The people closest to us aren’t always sunny. Just take “The Talented Ms. Highsmith,” Elena Gosalvez Blanco’s chilling account of her time as an assistant to the novelist, renowned for her thrillers and for her misanthropy. Alone with Highsmith in her home, Blanco was controlled and monitored; perhaps Highsmith loved her, she wondered, or wished to kill her. From time to time, I think of the two of them, watching each other across the courtyard of Highsmith’s home—perilously close, in a sense, and extraordinarily remote in another.
Yet no matter what else it is, paying close attention to another person is an act born from deep curiosity—an effort to answer a question about where you end and they begin. Take “My Mom and Dr. DeepSeek,” Viola Zhou’s study of her ailing mother, who forgoes an indifferent healthcare system for the assurances of a chatbot. Zhou’s essay is one of the few I enjoyed this year about the ways generative AI is reshaping human life. I think the reason is simple: Zhou is close enough to her mother to understand—and to reveal to us—how she has changed.

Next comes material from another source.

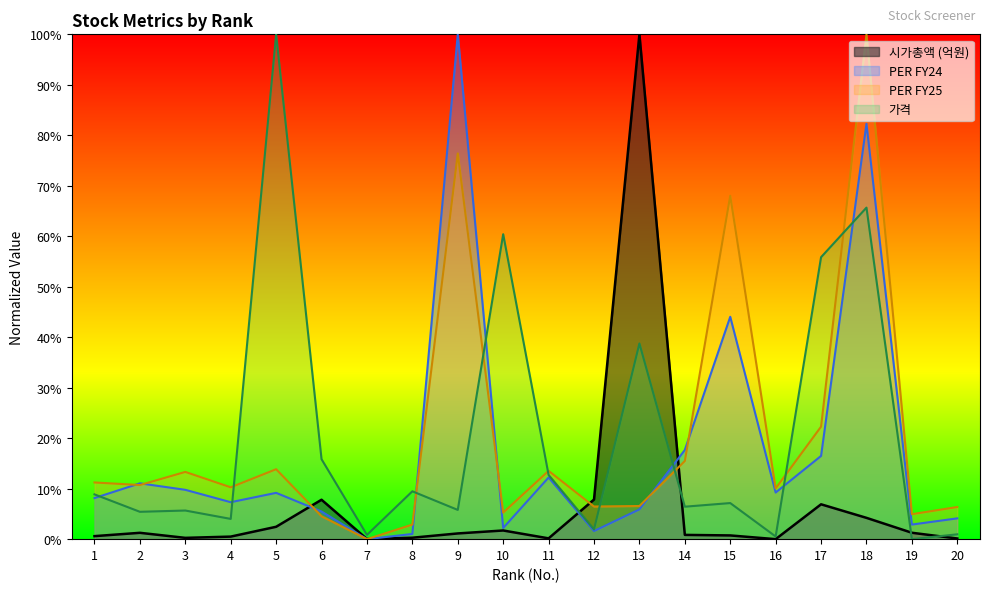

What is the highest value of the 가격 series?

1.0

If you’ve come this far, then you know this already, but it still bears saying: We read about the lives of others to test the boundaries of our own. We spend so much of our lives enclosed in our own heads. It would be a grim thing never to let anyone in; “be yourself” becomes a meaningless mantra when you exclude everyone else.
Maybe that’s the current I see running through those two opening images: Fritz on his steer, Wortham with a reconfigured Confederate statue. In each story, something settled—the power of a symbol, the predictable trajectory of a life—has become unsettled, briefly or permanently.
Fritz writes of pumping gas and staring at a familiar mountain range and knowing the bounds of his world thoroughly—“the way I had always determined to know the world”—only to veer off-course. We never see Fritz leave the bucking chute because the steer isn’t the point. He has already ridden away from the world as he once knew it.
Wortham, meanwhile, writes with embodied clarity about the pink-granite flower metals carved from the Jackson statue’s century-old plinth: “I marveled at seeing something so masculine and violent be reformed with beauty and gentleness,” Wortham writes. “But the piece produced a tinge of fear in me, too—a fear of hoping too hard that such a metamorphosis was possible, or could be permanent.”
“Permanent” is a distant horizon, of course. But “possible” is in the room with us, if we’re open to it. “This is what good art does,” a curator tells Wortham, at just the right moment. “It gives something another form.”